=== BRANO FORNITO ===
Siamo partire da lontano, proponendo come nostro riferimento simbolico la Grande Dea mediterranea ed europea, Dea Madre in quanto sentita come sorgente di ogni forma di vita e dei cicli vitali (nascita trasformazione morte rinascita), raffigurata nelle numerosissime statuette preistoriche di donne incinte, che, per qualche millennio prima di Cristo, ha costituito il riferimento religioso di una società che considerava preminente la rigenerazione della vita e che non aveva al suo interno nessun predominio di un genere sull’altro. Ed è utile sottolineare che, mentre una società fondata sulla rigenerazione della vita si riconosce in una Dea Madre, le società occidentali patriarcali e gerarchiche, che privilegiano la ricchezza, la proprietà, il patrimonio, la produzione, si riconoscono in un Dio Padre.

Nel corso dei secoli, comunque, anche in occidente, la natura è sempre stata sentita e pensata come feconda e nutrice per il genere umano e tuttora così la sentono i pochi e le poche rimaste di popolazioni civilissime che vivevano in armonia con il loro ambiente naturale, sterminate fisicamente e annullate culturalmente, durante il secolo XIX, dai bianchi per impossessarsi della loro terra e delle loro risorse ( amerindi del Nord America e aborigeni dell’Australia). La terra fu madre e nutrice fino alla rivoluzione scientifica, iniziata nel XVI secolo in Inghilterra e poi rapidamente estesasi all’intera Europa e, via via, sull’onda del capitalismo, del colonialismo e della globalizzazione neoliberista, pressochè all’intero pianeta. Secondo il pensiero di Francesco Bacone la natura, femmina e imprevedibile, doveva essere controllata, dominata, sottomessa, in base a una razionalità scientifica che mirava a conoscere i fenomeni naturali per poterli poi prevedere, controllare e utilizzare, in sintonia con il capitalismo nascente. Secondo questa concezione, che viene fatta passare per oggettiva, universale e valida per ogni tempo, e che invece è frutto di un pensiero maschile, occidentale, storicamente ed economicamente datato, ed è tuttora funzionale all’estensione del dominio dei grandi gruppi transnazionali dell’agroindustria, la terra è sterile, inerte e improduttiva; e l’agricoltura di sussistenza, che ancora resiste in alcuni luoghi del Sud del mondo, affidata alle donne e ai loro saperi tradizionali, che consente di soddisfare i bisogni vitali in armonia con l’ambiente naturale e quindi preservando le risorse per le generazioni future, deve essere soppiantata per rendere la terra produttiva e per aumentare la quantità di cibo a disposizione dell’umanità. Come se il problema della fame nel mondo fosse frutto di una scarsità oggettiva e non di una distribuzione del cibo profondamente iniqua dettata dalle esigenze di un mercato globalizzato e dominato dai suddetti gruppi transnazionali. E il fatto curioso è che si vuole rendere la terra “produttiva” usando sementi sterili!

=== VOCI FORNITE ===
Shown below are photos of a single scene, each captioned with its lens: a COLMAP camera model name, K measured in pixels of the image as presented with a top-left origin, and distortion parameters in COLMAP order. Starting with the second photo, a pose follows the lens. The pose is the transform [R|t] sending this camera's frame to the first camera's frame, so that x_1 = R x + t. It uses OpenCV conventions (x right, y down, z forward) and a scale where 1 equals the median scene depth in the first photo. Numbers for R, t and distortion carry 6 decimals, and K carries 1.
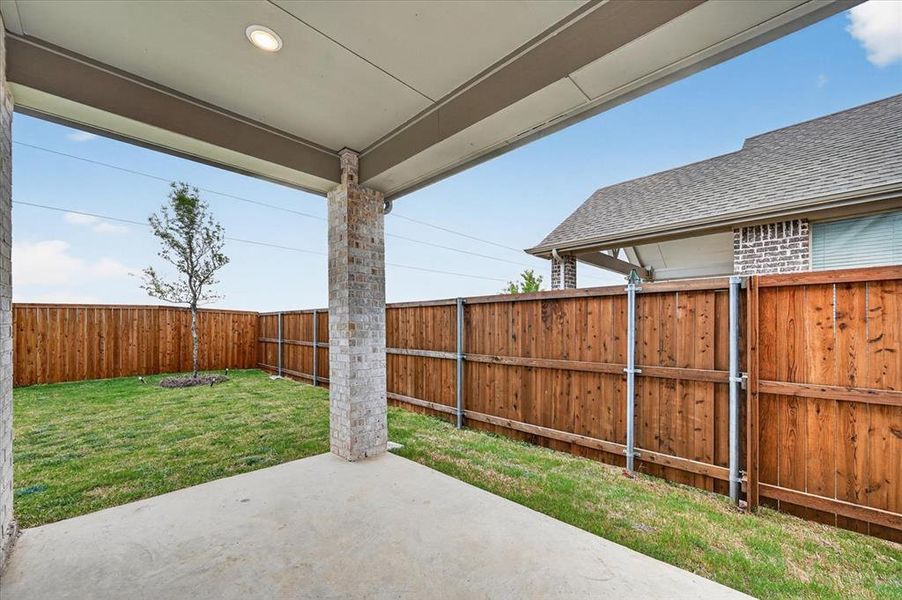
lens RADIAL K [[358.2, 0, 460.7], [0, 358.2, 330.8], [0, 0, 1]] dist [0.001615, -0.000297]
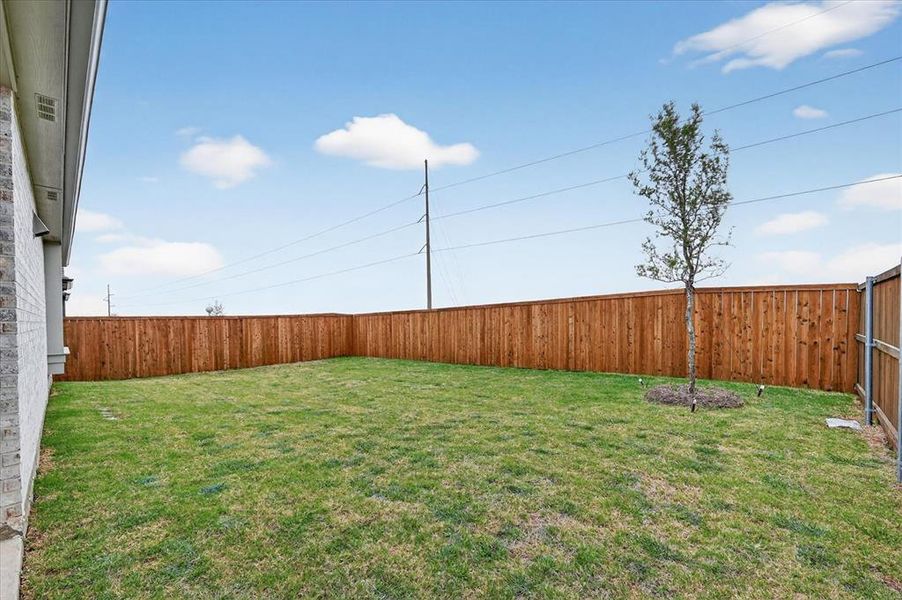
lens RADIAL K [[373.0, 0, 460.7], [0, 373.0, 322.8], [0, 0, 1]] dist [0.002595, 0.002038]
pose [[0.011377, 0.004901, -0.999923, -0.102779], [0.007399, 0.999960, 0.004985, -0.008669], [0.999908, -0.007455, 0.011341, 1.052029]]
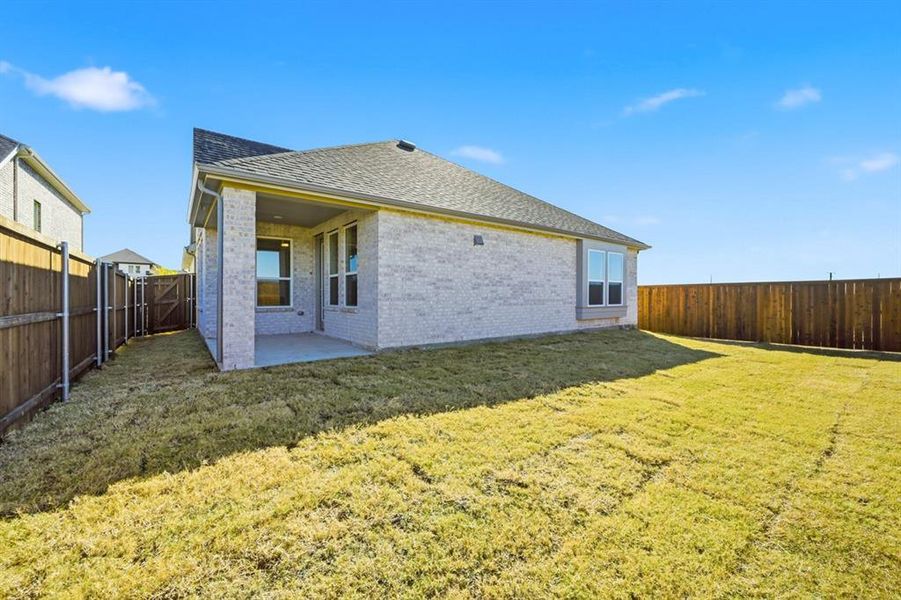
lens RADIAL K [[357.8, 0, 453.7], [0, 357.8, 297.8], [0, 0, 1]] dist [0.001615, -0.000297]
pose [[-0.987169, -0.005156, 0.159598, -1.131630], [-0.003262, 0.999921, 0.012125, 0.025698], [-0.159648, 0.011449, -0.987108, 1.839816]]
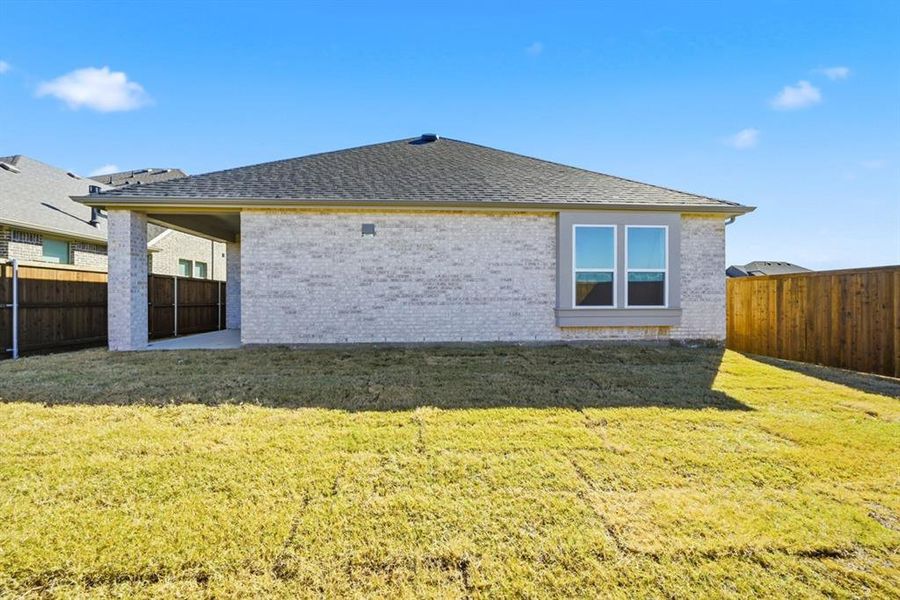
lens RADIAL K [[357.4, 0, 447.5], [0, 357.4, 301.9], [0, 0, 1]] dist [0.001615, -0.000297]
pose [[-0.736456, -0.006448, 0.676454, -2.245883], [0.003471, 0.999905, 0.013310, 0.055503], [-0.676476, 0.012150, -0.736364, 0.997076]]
---
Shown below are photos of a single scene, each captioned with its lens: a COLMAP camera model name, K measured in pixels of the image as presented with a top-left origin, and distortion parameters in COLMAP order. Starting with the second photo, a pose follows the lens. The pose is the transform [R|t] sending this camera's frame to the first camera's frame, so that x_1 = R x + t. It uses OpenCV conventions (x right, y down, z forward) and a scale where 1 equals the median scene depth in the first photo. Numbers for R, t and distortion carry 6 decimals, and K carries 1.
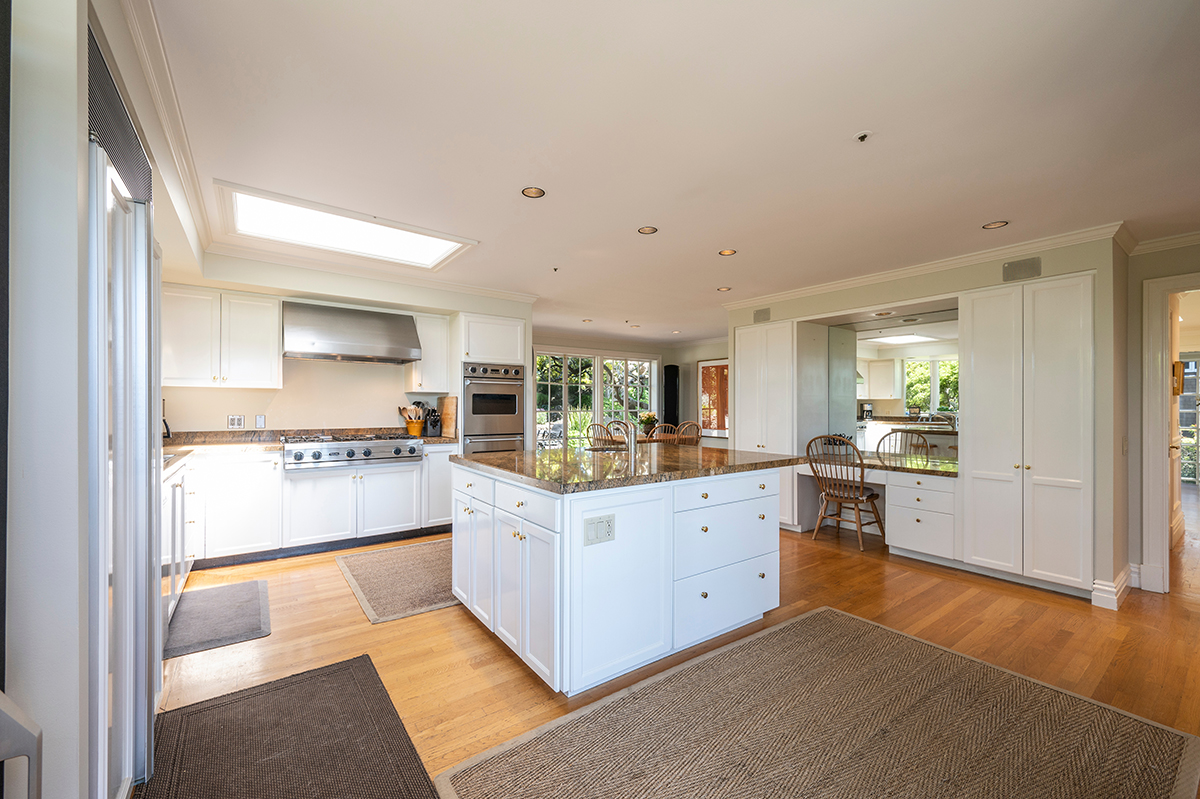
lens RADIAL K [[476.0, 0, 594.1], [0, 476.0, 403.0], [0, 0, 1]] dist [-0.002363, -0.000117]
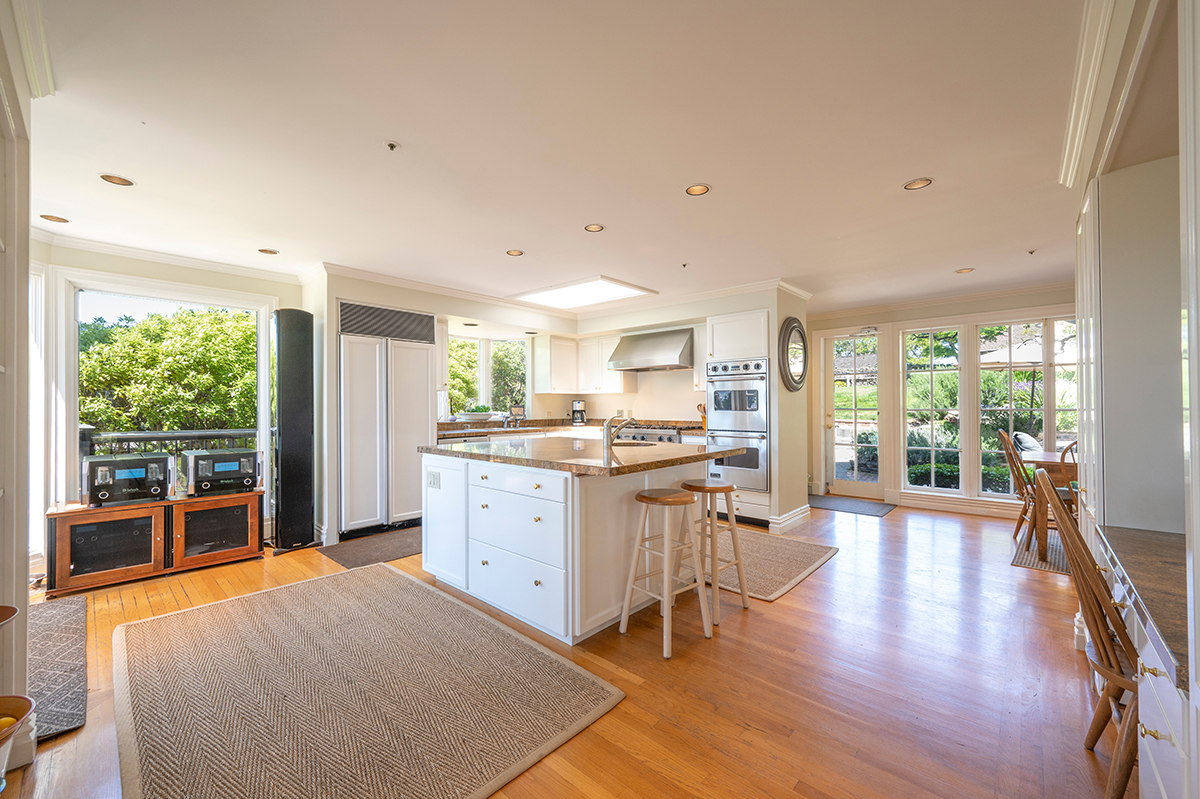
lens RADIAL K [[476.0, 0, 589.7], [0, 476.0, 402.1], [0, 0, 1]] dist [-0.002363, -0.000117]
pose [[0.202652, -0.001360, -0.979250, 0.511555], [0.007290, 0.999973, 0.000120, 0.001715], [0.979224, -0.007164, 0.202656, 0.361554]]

=== COMPITO DA SVOLGERE ===
Puoi riportare la parte del brano fornito che parte da "Siamo partire da" e arriva fino a "un Dio Padre.", sostituendo "Dea Madre" con "Grande Madre"?

=== RISPOSTA ALL'ESERCIZIO ===
Siamo partire da lontano, proponendo come nostro riferimento simbolico la Grande Dea mediterranea ed europea, Grande Madre in quanto sentita come sorgente di ogni forma di vita e dei cicli vitali (nascita trasformazione morte rinascita), raffigurata nelle numerosissime statuette preistoriche di donne incinte, che, per qualche millennio prima di Cristo, ha costituito il riferimento religioso di una società che considerava preminente la rigenerazione della vita e che non aveva al suo interno nessun predominio di un genere sull’altro. Ed è utile sottolineare che, mentre una società fondata sulla rigenerazione della vita si riconosce in una Grande Madre, le società occidentali patriarcali e gerarchiche, che privilegiano la ricchezza, la proprietà, il patrimonio, la produzione, si riconoscono in un Dio Padre.